Data —

# # # # #

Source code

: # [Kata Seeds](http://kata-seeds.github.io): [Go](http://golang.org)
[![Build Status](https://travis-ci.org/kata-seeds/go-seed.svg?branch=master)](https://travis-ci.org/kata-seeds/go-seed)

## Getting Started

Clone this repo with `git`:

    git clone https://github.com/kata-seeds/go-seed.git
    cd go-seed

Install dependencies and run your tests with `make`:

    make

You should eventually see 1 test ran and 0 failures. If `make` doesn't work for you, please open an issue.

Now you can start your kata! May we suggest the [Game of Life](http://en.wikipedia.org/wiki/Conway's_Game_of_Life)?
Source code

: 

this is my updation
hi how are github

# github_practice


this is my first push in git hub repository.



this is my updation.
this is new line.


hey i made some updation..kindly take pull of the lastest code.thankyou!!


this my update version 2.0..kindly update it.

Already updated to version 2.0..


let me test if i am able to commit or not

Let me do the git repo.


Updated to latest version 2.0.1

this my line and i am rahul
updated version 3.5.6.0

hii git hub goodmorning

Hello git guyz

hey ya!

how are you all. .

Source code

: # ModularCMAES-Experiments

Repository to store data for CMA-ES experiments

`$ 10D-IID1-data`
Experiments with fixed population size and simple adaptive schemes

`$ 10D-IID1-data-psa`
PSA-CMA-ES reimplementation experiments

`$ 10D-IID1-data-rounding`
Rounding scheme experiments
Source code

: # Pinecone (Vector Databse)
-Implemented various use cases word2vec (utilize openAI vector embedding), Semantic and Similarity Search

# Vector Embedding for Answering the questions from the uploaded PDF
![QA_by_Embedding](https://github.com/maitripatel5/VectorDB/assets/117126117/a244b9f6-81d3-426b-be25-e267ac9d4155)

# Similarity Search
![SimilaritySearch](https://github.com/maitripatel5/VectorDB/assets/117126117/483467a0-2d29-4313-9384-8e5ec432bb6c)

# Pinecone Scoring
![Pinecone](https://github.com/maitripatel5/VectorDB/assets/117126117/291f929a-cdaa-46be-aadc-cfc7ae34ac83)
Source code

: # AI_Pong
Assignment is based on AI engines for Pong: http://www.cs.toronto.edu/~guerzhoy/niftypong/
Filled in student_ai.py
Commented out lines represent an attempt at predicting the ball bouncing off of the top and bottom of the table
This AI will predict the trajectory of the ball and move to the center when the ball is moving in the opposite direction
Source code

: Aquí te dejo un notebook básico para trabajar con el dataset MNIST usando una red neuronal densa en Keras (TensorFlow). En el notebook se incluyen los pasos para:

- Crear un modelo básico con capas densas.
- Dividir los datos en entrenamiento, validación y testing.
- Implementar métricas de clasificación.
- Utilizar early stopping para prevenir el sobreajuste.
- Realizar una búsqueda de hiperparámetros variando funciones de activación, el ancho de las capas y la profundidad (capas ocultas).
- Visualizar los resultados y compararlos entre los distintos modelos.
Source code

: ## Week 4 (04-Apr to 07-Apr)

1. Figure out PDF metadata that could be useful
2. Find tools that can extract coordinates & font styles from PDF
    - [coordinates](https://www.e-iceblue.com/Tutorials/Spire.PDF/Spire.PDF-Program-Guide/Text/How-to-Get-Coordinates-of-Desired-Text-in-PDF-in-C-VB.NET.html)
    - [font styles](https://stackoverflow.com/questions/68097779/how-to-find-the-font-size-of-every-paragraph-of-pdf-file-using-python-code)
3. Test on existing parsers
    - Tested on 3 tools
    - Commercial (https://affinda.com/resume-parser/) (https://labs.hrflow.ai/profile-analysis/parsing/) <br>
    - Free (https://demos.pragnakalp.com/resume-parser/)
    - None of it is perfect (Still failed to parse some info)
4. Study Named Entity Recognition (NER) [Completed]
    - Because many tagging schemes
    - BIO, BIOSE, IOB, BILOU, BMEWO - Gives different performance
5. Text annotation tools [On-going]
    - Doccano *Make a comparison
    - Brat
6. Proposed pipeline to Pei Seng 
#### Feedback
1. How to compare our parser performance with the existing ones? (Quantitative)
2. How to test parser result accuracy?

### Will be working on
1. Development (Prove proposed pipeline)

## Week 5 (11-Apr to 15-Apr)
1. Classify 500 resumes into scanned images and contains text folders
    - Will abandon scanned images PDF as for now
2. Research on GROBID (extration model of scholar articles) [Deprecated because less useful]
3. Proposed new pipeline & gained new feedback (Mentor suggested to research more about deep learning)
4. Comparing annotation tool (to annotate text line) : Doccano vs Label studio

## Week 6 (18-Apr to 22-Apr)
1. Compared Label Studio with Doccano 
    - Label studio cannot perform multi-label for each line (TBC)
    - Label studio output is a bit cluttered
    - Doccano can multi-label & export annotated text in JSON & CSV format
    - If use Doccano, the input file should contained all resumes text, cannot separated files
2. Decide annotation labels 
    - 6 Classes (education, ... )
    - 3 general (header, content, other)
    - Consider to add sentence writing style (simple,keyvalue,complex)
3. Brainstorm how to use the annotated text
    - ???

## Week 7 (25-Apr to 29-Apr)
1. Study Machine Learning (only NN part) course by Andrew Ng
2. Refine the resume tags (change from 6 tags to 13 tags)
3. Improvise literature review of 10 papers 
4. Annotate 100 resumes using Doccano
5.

# # # # #

Work instruction — Going down from the first line of the entries above, restate each line word for word until the line holding "git clone https://github.com/kata-seeds/go-seed.git" is done.

Solution to this exercise —
Source code

: # [Kata Seeds](http://kata-seeds.github.io): [Go](http://golang.org)
[![Build Status](https://travis-ci.org/kata-seeds/go-seed.svg?branch=master)](https://travis-ci.org/kata-seeds/go-seed)

## Getting Started

Clone this repo with `git`:

    git clone https://github.com/kata-seeds/go-seed.git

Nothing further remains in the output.